Protein misfolding, mitochondrial dysfunction and muscle loss are not directly dependent on soluble and aggregation state of mSOD1 protein in skeletal muscle of ALS.

Mutant superoxide dismutase 1 (mSOD1) is often found as aggregates at the outer-membrane of mitochondria in motor neurons of various mouse models and familial amyotrophic lateral sclerosis (f-ALS) patients. It has been postulated that disruption of mitochondrial function by physical association of misfolded mSOD1 aggregates may actually be the trigger for initiation of degeneration of motor neurons in ALS. However, it was not clear if the same mechanism is involved in muscle degeneration and mitochondrial dysfunction in skeletal muscles of ALS. Recent study from our laboratory show that two skeletal muscle proteins, namely creatine kinase (CK) and glyceraldehydes-3-phosphate dehydrogenase (GAPDH) undergo major conformational and functional changes in the f-ALS mouse model of ALS (G93A).
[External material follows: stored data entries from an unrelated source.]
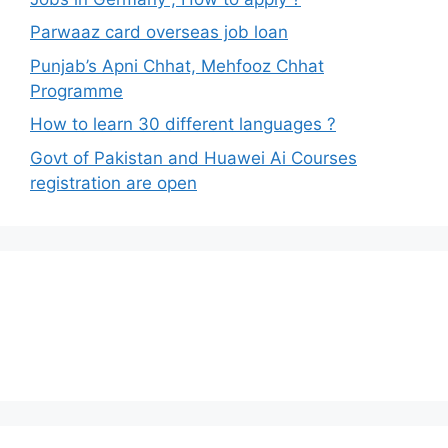
Parwaaz card overseas job loan
Punjab’s Apni Chhat, Mehfooz Chhat
Programme
How to learn 30 different languages ?
Govt of Pakistan and Huawei Ai Courses
registration are open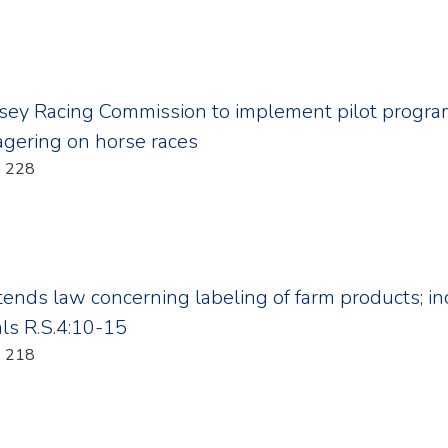
sey Racing Commission to implement pilot program
agering on horse races
Year: 2011; Chapter: 228
xtends law concerning labeling of farm products; in
als R.S.4:10-15
Year: 2011; Chapter: 218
In this paper, we report two intriguing observations which are as follows:(i) G93A protein does not form aggregates in skeletal muscle at any stages of disease process probably due to high chymotrypsin-like activity of proteasome and thus G93A protein aggregates have no direct effects on progressive loss of muscle mass and global changes in protein conformation in ALS, and (ii) the soluble G93A protein does not have direct effects on mitochondrial dysfunction as determined by quantifying the release of reactive oxygen species (ROS) in skeletal muscle mitochondria; instead, the proteins affected by G93A possibly affect mitochondrial ROS release. These data strongly suggest for the first time that unlike in motor neurons, the soluble and aggregation states of the G93A protein do not have direct effects on protein misfolding and mitochondrial dysfunction in skeletal muscle during ALS. Published by Elsevier Inc.